PX relies on commodity cloud primitives that are available across all major cloud providers. The core building blocks are simple: cloud VMs and object storage.

Supported Cloud Providers

PX uses standard cloud infrastructure:

ProviderComputeStorage
Google CloudGCP Compute EngineGCS (Cloud Storage)
AmazonAWS EC2S3
MicrosoftAzure VMsAzure Blob Storage
DigitalOceanDropletsSpaces

During the private beta, GCP is supported. AWS, Azure, and DigitalOcean support is coming soon.

How Cloud Storage Works

PX mounts your object storage as a local filesystem on every VM. This means your code can access cloud storage using standard file operations — no SDK required.

Configuration Example

In your px.yaml file, you specify filesystem mounts:

yaml
/px-gcs-bucket:
  source: gs://px-gcs-bucket
  store: gcs

This tells PX that every VM should have a filesystem mount at /px-gcs-bucket sourced from the GCS bucket gs://px-gcs-bucket.

FUSE Mounts

PX uses FUSE (Filesystem in Userspace) to mount object storage:

  • GCP: gcsfuse
  • AWS: goofys (planned)
  • Azure: blobfuse2 (planned)
  • DigitalOcean: goofys via S3 API (planned)

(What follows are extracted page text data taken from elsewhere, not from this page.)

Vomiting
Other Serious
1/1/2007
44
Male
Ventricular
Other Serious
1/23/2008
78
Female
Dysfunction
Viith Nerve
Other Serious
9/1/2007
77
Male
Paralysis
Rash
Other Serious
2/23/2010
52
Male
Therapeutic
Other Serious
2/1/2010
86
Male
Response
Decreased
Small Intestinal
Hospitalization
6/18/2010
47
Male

Your code running on VMs is unaware of the blob storage details — all files are accessed via standard Linux filesystem operations.

Setting Up Your Data

To get your data into cloud storage, use standard command-line tools like rclone:

bash
rclone sync images/ gs://px-gcs-bucket/images/

rclone supports AWS, GCP, Azure natively, and DigitalOcean via the S3 backend (since DO Spaces is S3 API-compatible).

Cluster Configuration

Your px.yaml file specifies the minimum compute requirements:

yaml
cluster:
  nodes: 2
  cpus_per_node: 4

PX will provision the necessary cloud resources in your cloud account based on this specification.

Why This Approach Works

Modern object storage offers:

  • Access speeds comparable to high-performance NAS
  • Strong consistency and durability guarantees
  • Commodity pricing
  • Cross-region availability

Combined with FUSE mounts, this creates a simple programming model: write code that reads and writes files, and PX handles the distributed infrastructure.